Let’s go ahead and import the GaussianErrorCell and see what it does, assuming we have a prediction vector guess produced from somewhere else (such as the output of another component or another model) and a target vector answer we wish that prediction could have been (which could also be the output of another component or another model). The code you would write amounts to the below:

from jax import numpy as jnp, jit

from ngclearn import Context, MethodProcess
## import model-specific mechanisms
from ngclearn.components.neurons.graded.gaussianErrorCell import GaussianErrorCell

dt = 1.  # ms # integration time constant
T = 5  ## number time steps to simulate

with Context("Model") as model:
    cell = GaussianErrorCell("z0", n_units=3)

    advance_process = (MethodProcess("advance_proc")
                       >> cell.advance_state)
    reset_process = (MethodProcess("reset_proc")
                     >> cell.reset)

## set up non-compiled utility commands
def clamp(x, y):
    ## error cells have two key input compartments; a "mu" and a "target"
    cell.mu.set(x)
    cell.target.set(y)
    

guess = jnp.asarray([[-1., 1., 1.]], jnp.float32)  ## the produced guess or prediction
answer = jnp.asarray([[1., -1., 1.]], jnp.float32)  ## what we wish the guess had been

reset_process.run() 
for ts in range(T):
    clamp(guess, answer)
    advance_process.run(t=ts * 1., dt=dt) 
    ## extract compartment values of interest
    dmu = cell.dmu.get()
    dtarget = cell.dtarget.get()
    loss = cell.L.get()
    ## print compartment values to I/O
    print("{} |  dmu: {}  dtarget: {}  loss: {} ".format(ts, dmu, dtarget, loss))
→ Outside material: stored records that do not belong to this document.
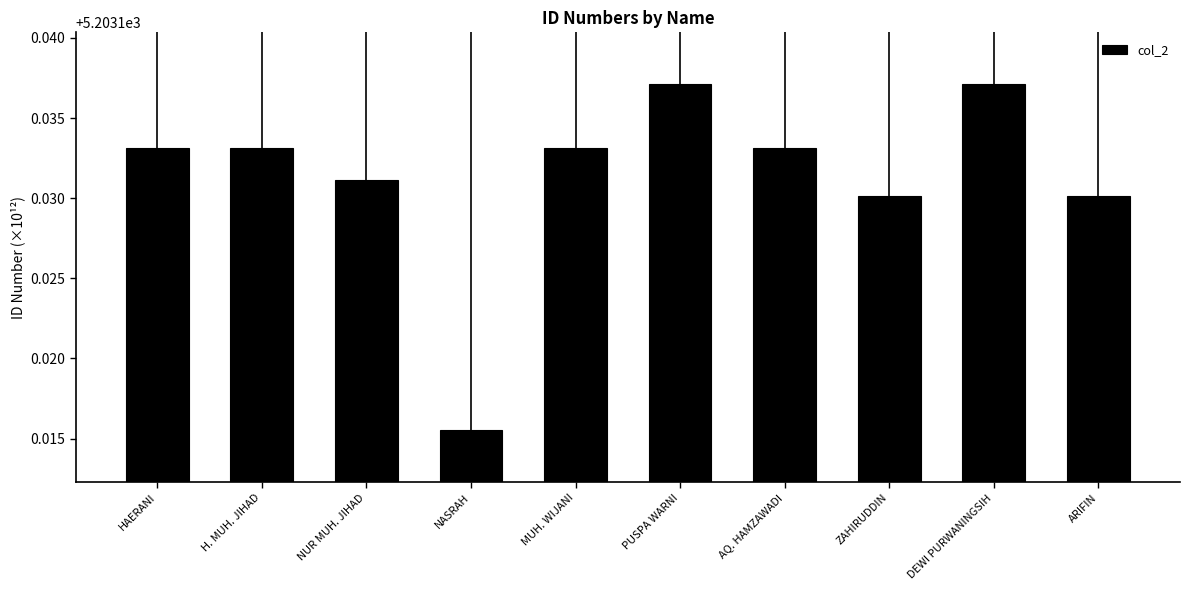

Count the values in the range 5203 to 5204.

10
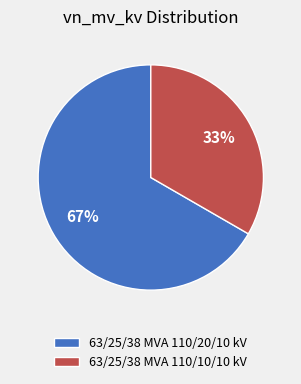

Is 63/25/38 MVA 110/10/10 kV the majority of the pie?

No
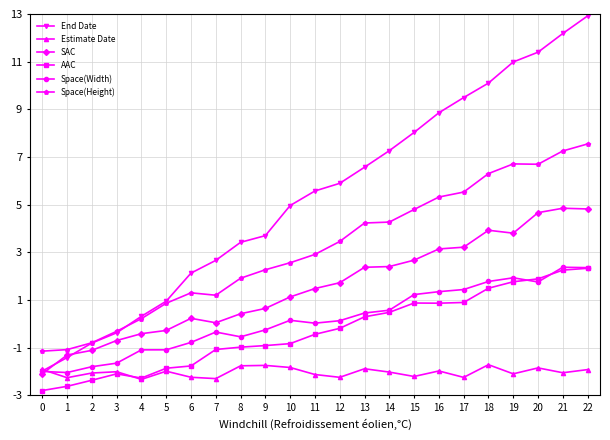

Is the value of AAC at 2 greater than the value of End Date at 16?

No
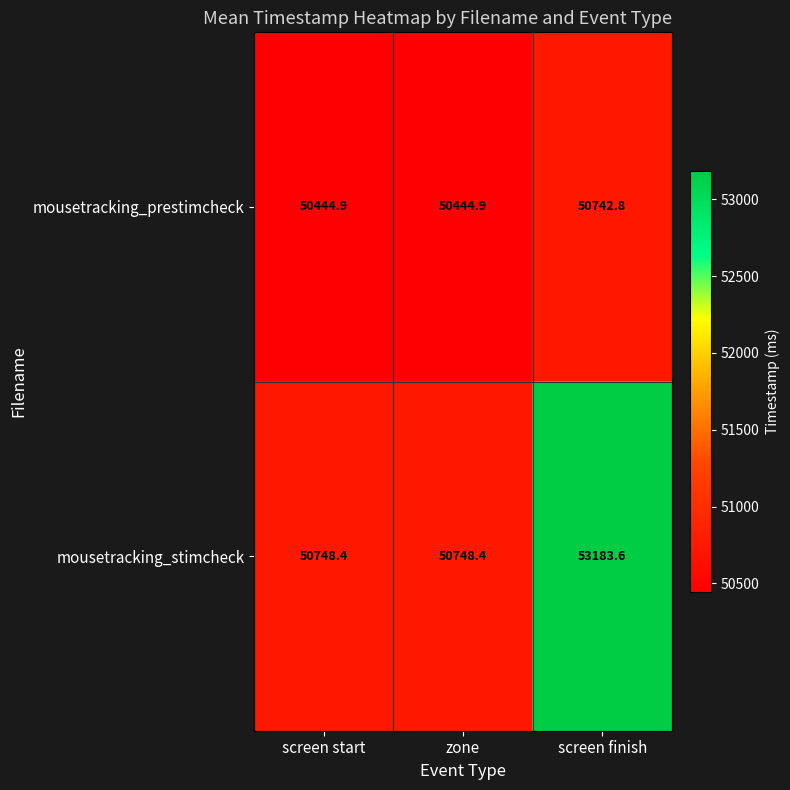

What is the highest value of the mousetracking_prestimcheck series?

50742.8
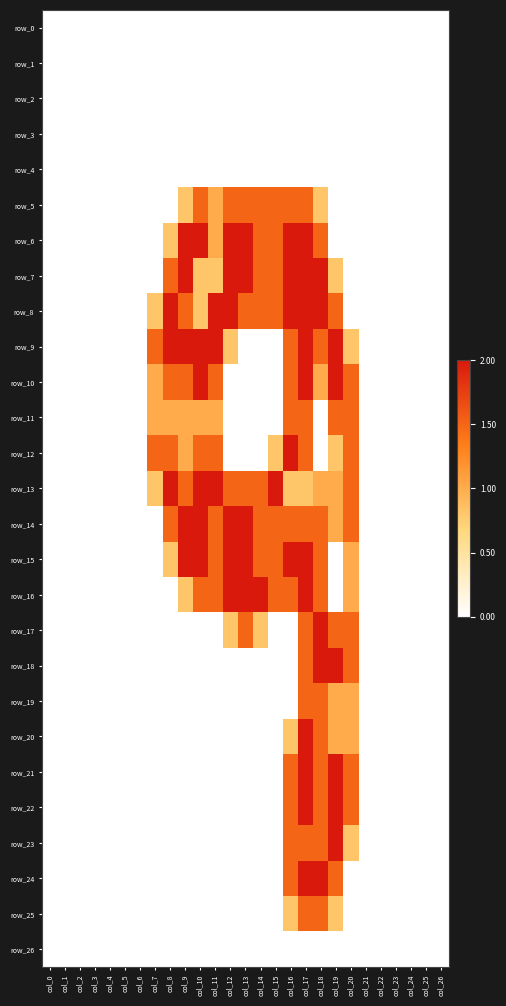

The row_24 series shows 0.0 at col_15. True or false?

True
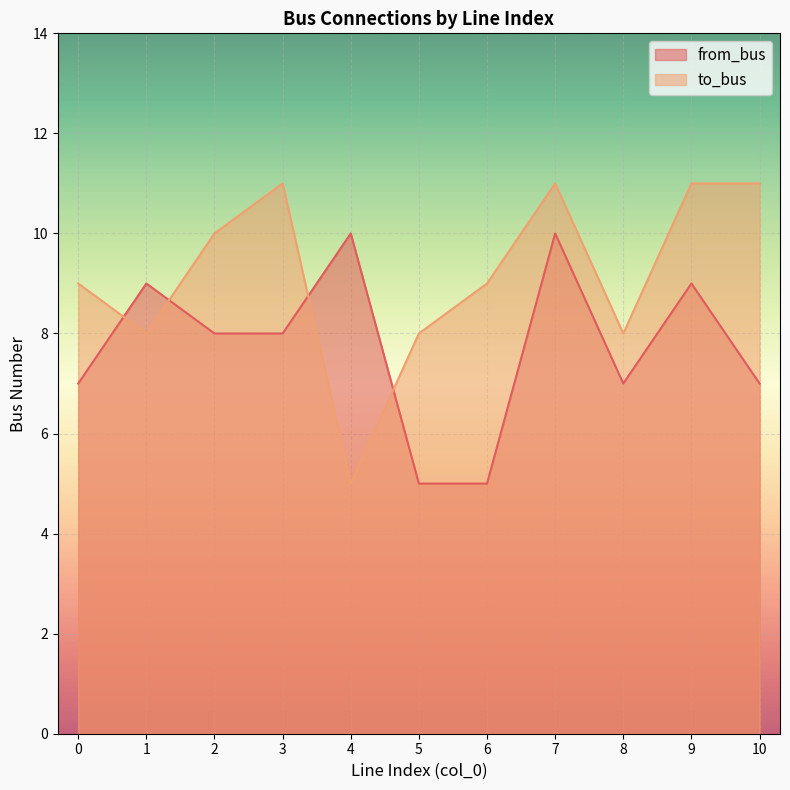

How many intersections are there between to_bus and from_bus?

4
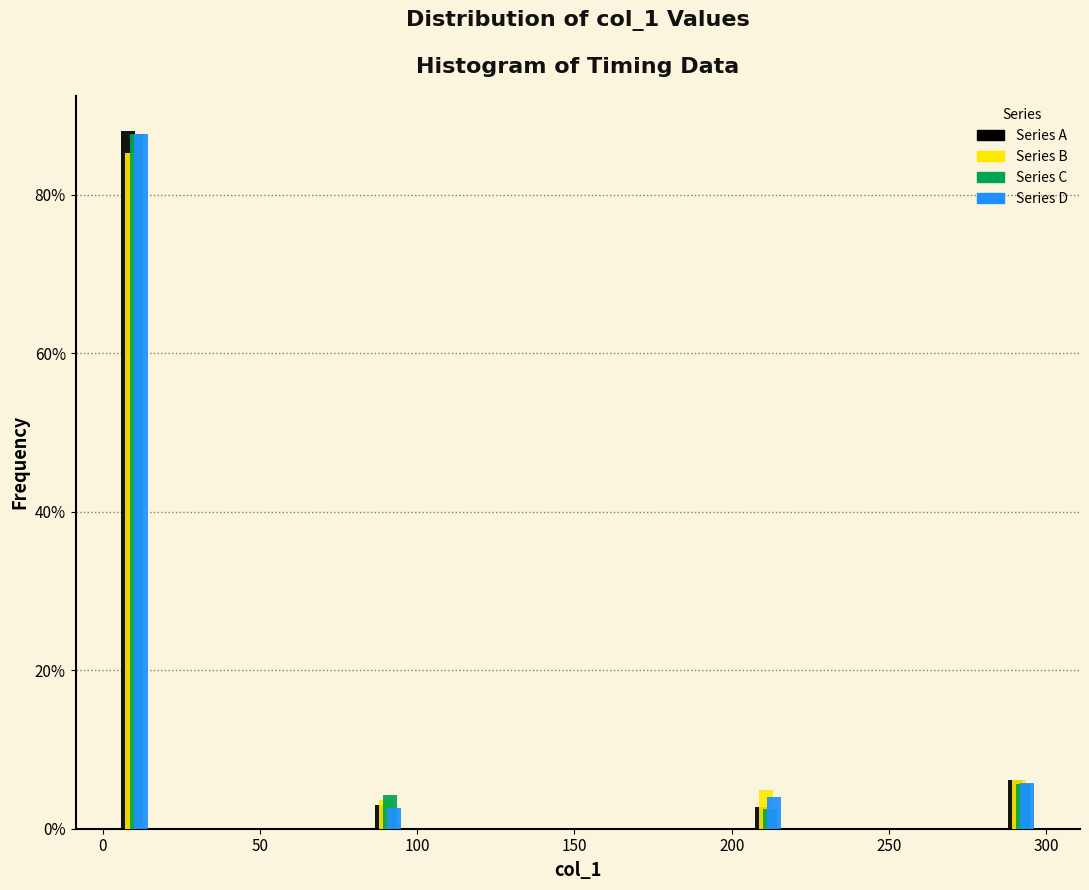

Reading left to right, list every range on the x-axis with the height of the bar of each series over it. Neither the bar edges nor the heights are printed on the chart, so give them approximately, as read against the axes.

0 to 20: Series A=88	Series B=86	Series C=88	Series D=88
20 to 40: Series A=0	Series B=0	Series C=0	Series D=0
40 to 60: Series A=0	Series B=0	Series C=0	Series D=0
60 to 80: Series A=0	Series B=0	Series C=0	Series D=0
80 to 100: Series A=4	Series B=4	Series C=4	Series D=2
100 to 120: Series A=0	Series B=0	Series C=0	Series D=0
120 to 140: Series A=0	Series B=0	Series C=0	Series D=0
140 to 160: Series A=0	Series B=0	Series C=0	Series D=0
160 to 180: Series A=0	Series B=0	Series C=0	Series D=0
180 to 200: Series A=0	Series B=0	Series C=0	Series D=0
200 to 220: Series A=2	Series B=4	Series C=2	Series D=4
220 to 240: Series A=0	Series B=0	Series C=0	Series D=0
240 to 260: Series A=0	Series B=0	Series C=0	Series D=0
260 to 280: Series A=0	Series B=0	Series C=0	Series D=0
280 to 300: Series A=6	Series B=6	Series C=6	Series D=6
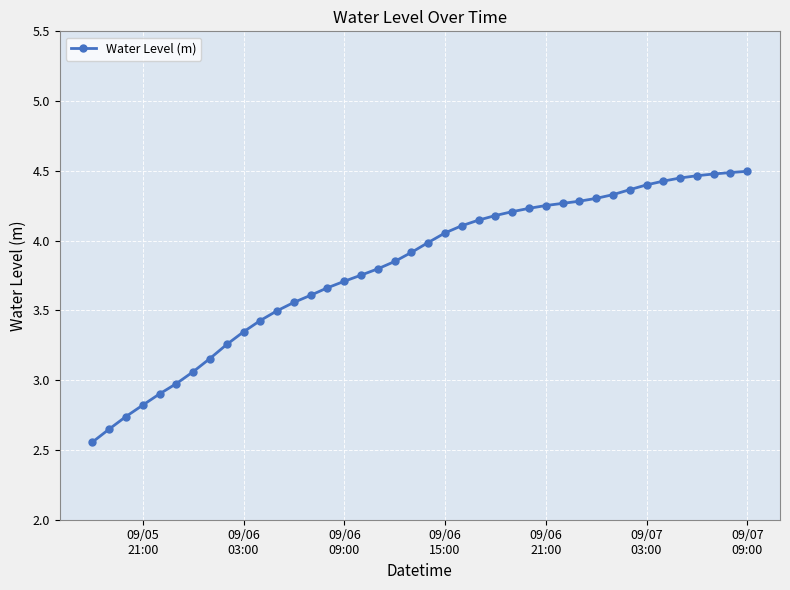

What is the maximum value shown in the chart?

4.5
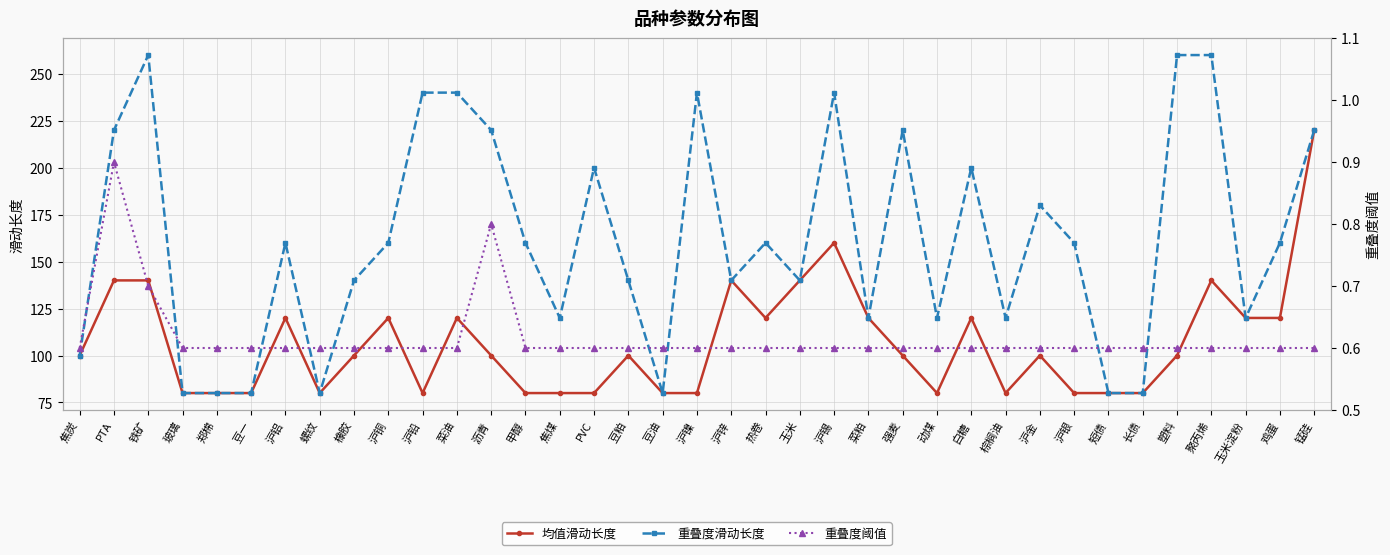

List the labels in order of 均值滑动长度 value, smallest first.

玻璃, 郑棉, 豆一, 螺纹, 沪铅, 甲醇, 焦煤, PVC, 豆油, 沪镍, 动煤, 棕榈油, 沪银, 短债, 长债, 焦炭, 橡胶, 沥青, 豆粕, 强麦, 沪金, 塑料, 沪铝, 沪铜, 菜油, 热卷, 菜粕, 白糖, 玉米淀粉, 鸡蛋, PTA, 铁矿, 沪锌, 玉米, 聚丙烯, 沪锡, 锰硅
which should yield the following output:

0 |  dmu: [[ 2. -2.  0.]]  dtarget: [[-2.  2. -0.]]  loss: -4.0
1 |  dmu: [[ 2. -2.  0.]]  dtarget: [[-2.  2. -0.]]  loss: -4.0
2 |  dmu: [[ 2. -2.  0.]]  dtarget: [[-2.  2. -0.]]  loss: -4.0
3 |  dmu: [[ 2. -2.  0.]]  dtarget: [[-2.  2. -0.]]  loss: -4.0
4 |  dmu: [[ 2. -2.  0.]]  dtarget: [[-2.  2. -0.]]  loss: -4.0

where we see that the loss makes sense if we consider that the Gaussian log likelihood is being computed (under the assumption of a fixed scalar unit variance/standard deviation – which means we recover squared error; in other words, the cell effectively computes the loss: L = -(1/2) sum_j [(answer_j - guess-j)^2] = -0.5 * ((1 - -1)^2 + (-1 - 1)^2 + 0) = -4 where j indexes a particular dimension of the vector answer or guess). Note that since the prediction guess and target answer are fixed across time, running the Gaussian error for five steps of simulation time yield the same loss and partial derivatives. Finally, observe that dmu is the partial derivative of the cell’s local cost function with respect to the prediction/guess mu while dtarget is the partial derivative of the cell’s cost with respect to the target/answer target.

Other error cells, representing other types of distributions/loss functionals are possible with the error cell framework; all that a designer of a new custom component needs to mathematically consider is if they can provide the scalar loss signal that takes in prediction and target vectors as well as values for the partial derivatives with respect to the predictions and targets (note that these derivative signals, in principle, do not even have to be exact derivatives so long as they represent a means of traversing the flow of the cost function, finding local minima or maxima.)

References

[1] Ororbia, Alexander G. “Brain-inspired machine intelligence: A survey of neurobiologically-plausible credit assignment.” arXiv preprint arXiv:2312.09257 (2023).
[2] Rao, Rajesh PN, and Dana H. Ballard. “Predictive coding in the visual cortex: a functional interpretation of some extra-classical receptive-field effects.” Nature neuroscience 2.1 (1999).
[3] Bogacz, Rafal. “A tutorial on the free-energy framework for modelling perception and learning.” Journal of mathematical psychology 76 (2017).